Anwar Djamaluddin selaku sekertaris AMT Sulsel saat dikonfirmasi inipasti.com mengatakan, upaya mogok nasional tersebut dikarenakan diperlakukan tidak manusiawi yang misalnya dipekerjakan lebih dari 12 jam, di mana sehari-hari dalam mengemudikan dan mengangkut BBM dan BBG kami mempertaruhkan nyawa, tapi perlakuan sewenang-wenang masih kerap dirasakan AMT.
“Ini kami mempertaruhkan nyawa, yang kami angkut itu bom, bayangkan saja tiap harinya kami harus mengangkut BBM & BBG dengan sangat ekstra hati-hati, sebab sewaktu waktu bisa meledak, dan pekerjaan ini kami kerjakan lebih dari 12 jam sehari, dan saat kami menuntut gaji lembur, eh malah dapat ancaman,” ujarnya, Sabtu (17/6/2017).
Dikatakannya, karyawan BUMN yang telah bekerja lebih dari 6 tahun sudah seharusnya diangkat menjadi pekerja tetap, tapi yang dilakukan PT Pertamina Patra Niaga malah secara tiba-tiba melakukan Pemutusan Hubungan Kerja (PHK) sepihak yang bahkan hanya lewat SMS.
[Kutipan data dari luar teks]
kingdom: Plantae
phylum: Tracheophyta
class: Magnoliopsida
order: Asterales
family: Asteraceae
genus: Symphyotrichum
“Makanya kami di Sulawesi sendiri sampai tuntutan kami dan kawan-kawan kami di Plumpang masih juga kena PHK sepihak, tidak ada kata berhenti, kami dan teman teman yang bersolidaritas, seperti FMK, dan Srikandi dan beberapa lainnya tidak akan surut, karena ini hak kami,” jelasnya.
Ia pun sangat kecewa terhadap BUMN yang satu ini, pasalnya, dari data yang kami dapatkan, tahun 2016 kemarin keuntungan mereka mencapai 61 triliun naik 12% namun saat kami meminta adanya perubahan hitungan gaji lembur, malah tidak dipenuhi, bahkan diancam PHK.
“Inikan tidak memberi hak kami, dan ini sudah mencuri keringat kami, olehnya silahkan kami AMT Sulawesi hari ini akan menyatakan tidak ada Distribusi BBM & BBG pada tanggal 19-23 Juni 2017 nantinya,” tegasnya.